**Your goal**: From the line containing "roll_deg: +1.1" to the end of the records below, both included, every line should be repeated exactly; pictures should be dropped.

*** Opening of Data shown ***

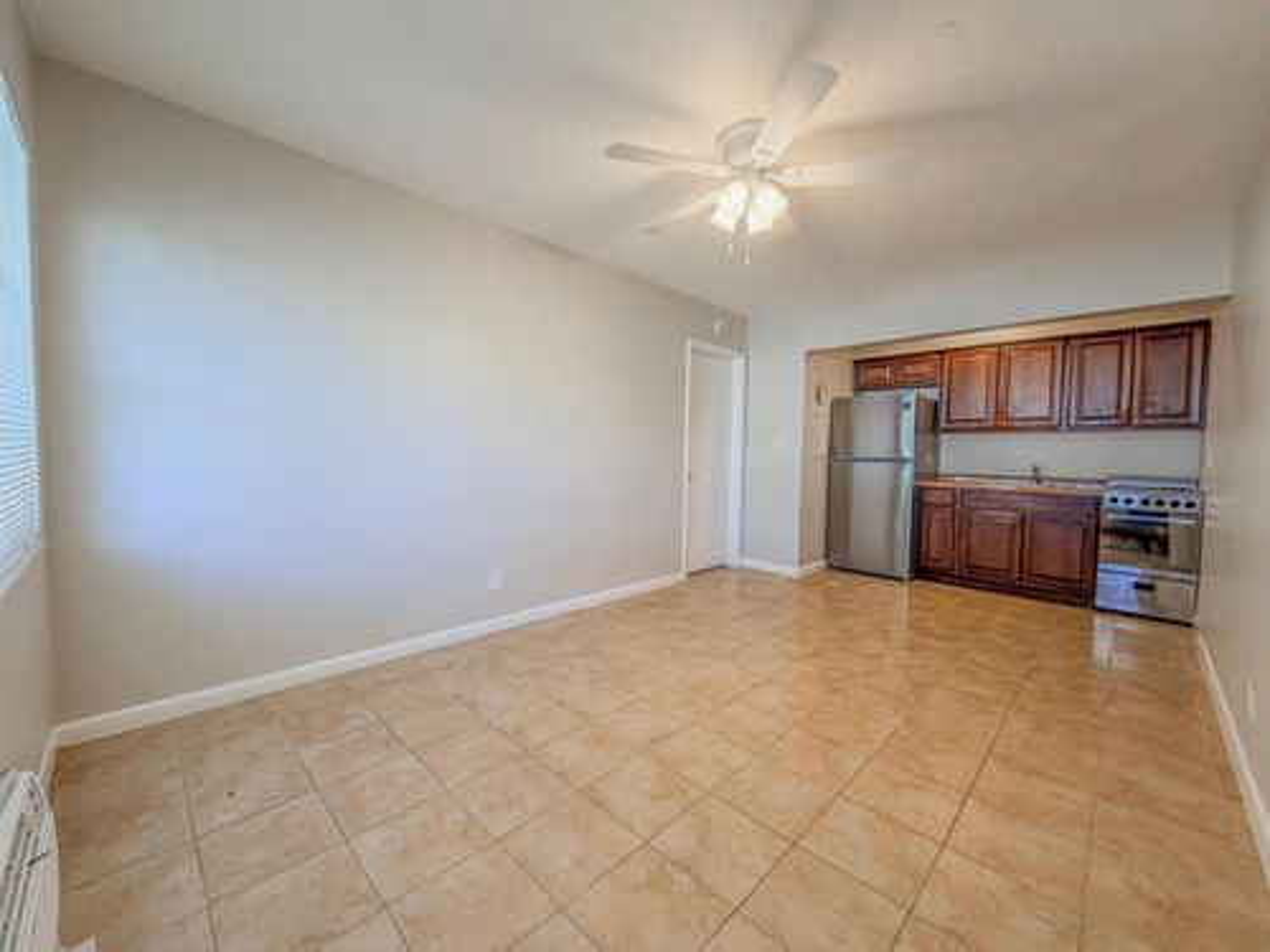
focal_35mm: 14
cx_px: 635
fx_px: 514
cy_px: 476
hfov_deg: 102.1
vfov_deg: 85.7
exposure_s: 1/120
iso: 200
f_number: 2.2
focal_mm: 2.22
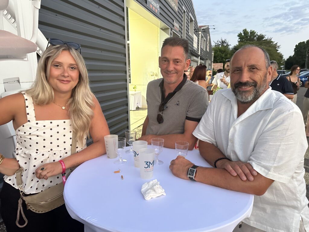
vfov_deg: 56.8
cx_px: 154
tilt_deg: -11.2
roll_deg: +1.1
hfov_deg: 71.6
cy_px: 116
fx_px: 214
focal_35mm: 24
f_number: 1.78
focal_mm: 6.86
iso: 800
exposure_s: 1/60
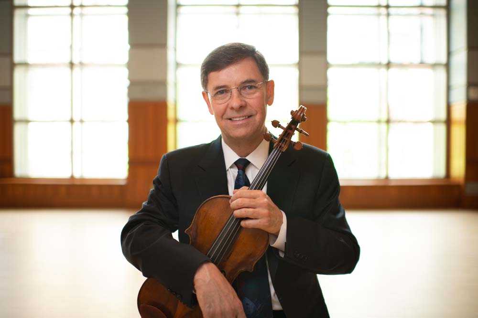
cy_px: 159
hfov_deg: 54.5
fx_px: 465
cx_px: 239
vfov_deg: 37.8
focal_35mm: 35
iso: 400
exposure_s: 1/125
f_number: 1.8
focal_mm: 35
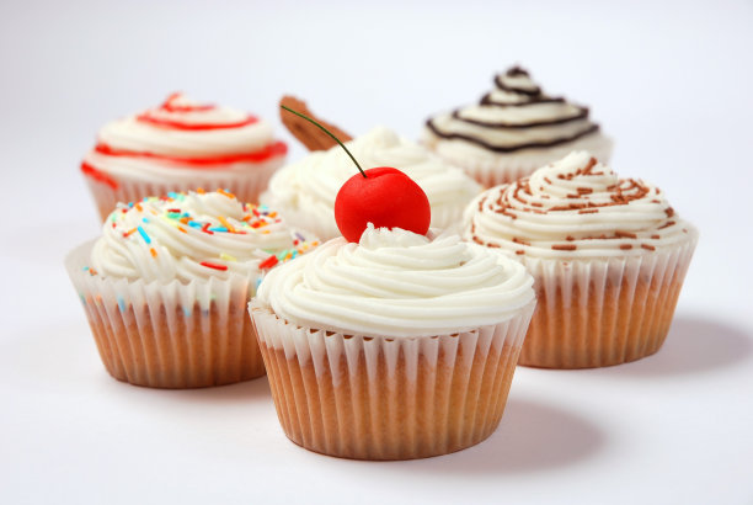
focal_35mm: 105
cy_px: 252
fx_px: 2199
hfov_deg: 19.4
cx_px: 376
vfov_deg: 13.1
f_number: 9
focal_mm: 70
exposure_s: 1/200
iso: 100
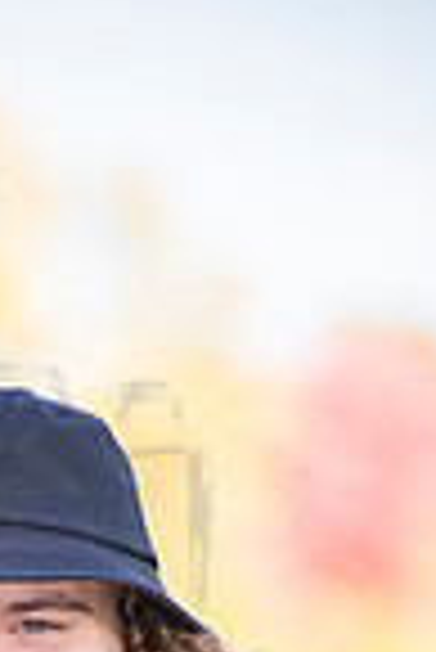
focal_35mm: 620
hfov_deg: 2.2
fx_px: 11236
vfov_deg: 3.3
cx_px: 13
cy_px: 962
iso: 640
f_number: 5.6
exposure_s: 1/1000
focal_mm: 200
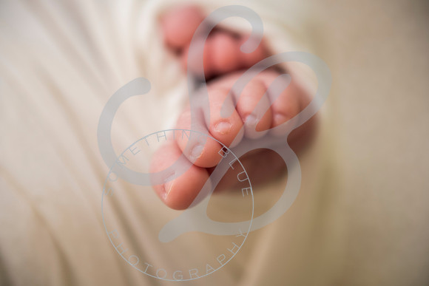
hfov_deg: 28.8
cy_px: 143
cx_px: 214
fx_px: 834
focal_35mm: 70
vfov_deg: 19.5
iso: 100
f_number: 4
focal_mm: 70
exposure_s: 1/125
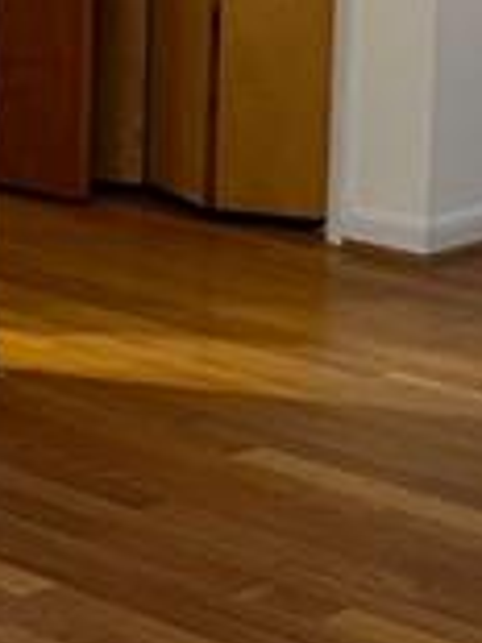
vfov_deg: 14.6
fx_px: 2398
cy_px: -220
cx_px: 773
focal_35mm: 129
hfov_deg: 10.9
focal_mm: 5.7
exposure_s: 1/60
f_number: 1.5
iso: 160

*** Close of Data shown ***

**Your solution**:
roll_deg: +1.1
hfov_deg: 71.6
cy_px: 116
fx_px: 214
focal_35mm: 24
f_number: 1.78
focal_mm: 6.86
iso: 800
exposure_s: 1/60
cy_px: 159
hfov_deg: 54.5
fx_px: 465
cx_px: 239
vfov_deg: 37.8
focal_35mm: 35
iso: 400
exposure_s: 1/125
f_number: 1.8
focal_mm: 35
focal_35mm: 105
cy_px: 252
fx_px: 2199
hfov_deg: 19.4
cx_px: 376
vfov_deg: 13.1
f_number: 9
focal_mm: 70
exposure_s: 1/200
iso: 100
focal_35mm: 620
hfov_deg: 2.2
fx_px: 11236
vfov_deg: 3.3
cx_px: 13
cy_px: 962
iso: 640
f_number: 5.6
exposure_s: 1/1000
focal_mm: 200
hfov_deg: 28.8
cy_px: 143
cx_px: 214
fx_px: 834
focal_35mm: 70
vfov_deg: 19.5
iso: 100
f_number: 4
focal_mm: 70
exposure_s: 1/125
vfov_deg: 14.6
fx_px: 2398
cy_px: -220
cx_px: 773
focal_35mm: 129
hfov_deg: 10.9
focal_mm: 5.7
exposure_s: 1/60
f_number: 1.5
iso: 160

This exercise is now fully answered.